Source code for matchms.similarity.CosineHungarian

from typing import List, Optional, Tuple
import numpy as np
from scipy.optimize import linear_sum_assignment
from matchms.similarity.spectrum_similarity_functions import collect_peak_pairs
from matchms.typing import SpectrumType
from .BaseSimilarity import BaseSimilarity



[docs]
class CosineHungarian(BaseSimilarity):
    """Calculate 'cosine similarity score' between two spectra using the Hungarian algorithm.

    The cosine score quantifies the similarity between two mass spectra by finding
    the optimal one-to-one matching between their peaks. Two peaks are considered a
    potential match if their m/z ratios lie within the given *tolerance*.

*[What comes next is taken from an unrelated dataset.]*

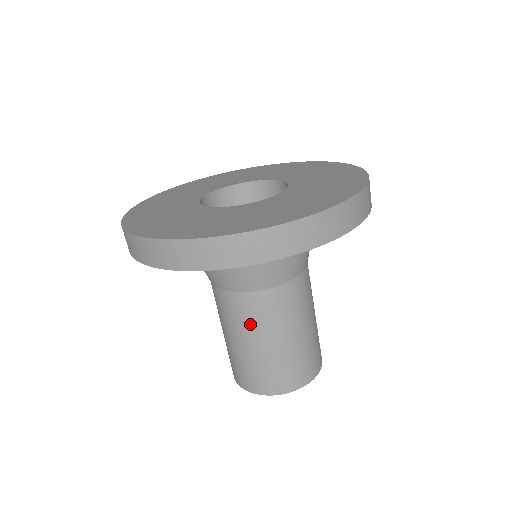
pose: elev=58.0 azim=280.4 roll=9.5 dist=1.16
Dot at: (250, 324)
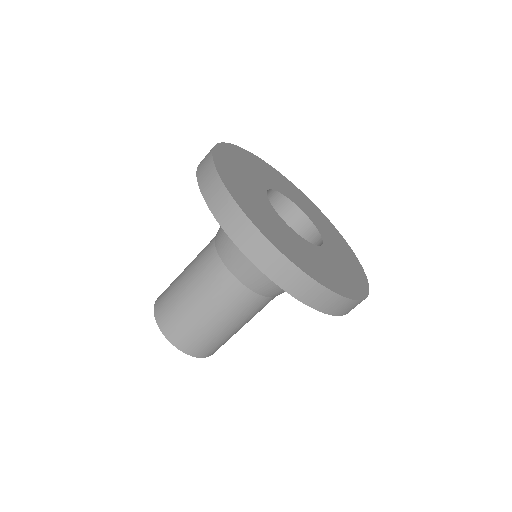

    The peak assignment is solved using the Hungarian algorithm
    (``scipy.optimize.linear_sum_assignment``), which finds the assignment that
    maximises the sum of intensity products. This is mathematically optimal but can
    be notably slower than the greedy heuristic in
    :class:`~matchms.similarity.CosineGreedy`.
    """

    is_commutative = True
    score_datatype = [("score", np.float64), ("matches", "int")]


[docs]
    def __init__(self, tolerance: float = 0.1, mz_power: float = 0.0,
                 intensity_power: float = 1.0):
        """
        Parameters
        ----------
        tolerance:
            Peaks will be considered a match when <= tolerance apart. Default is 0.1.
        mz_power:
            The power to raise m/z to in the cosine function. The default is 0, in which
            case the peak intensity products will not depend on the m/z ratios.
        intensity_power:
            The power to raise intensity to in the cosine function. The default is 1.
        """
        self.tolerance = tolerance
        self.mz_power = mz_power
        self.intensity_power = intensity_power



[docs]
    def pair(self, reference: SpectrumType, query: SpectrumType) -> Tuple[float, int]:
        """Calculate cosine score between two spectra.

        Parameters
        ----------
        reference
            Single reference spectrum.
        query
            Single query spectrum.

        Returns
        -------
        Tuple with cosine score and number of matched peaks.
        """
        def get_matching_pairs() -> Optional[np.ndarray]:
            """Find all within-tolerance peak pairs, sorted by descending intensity product.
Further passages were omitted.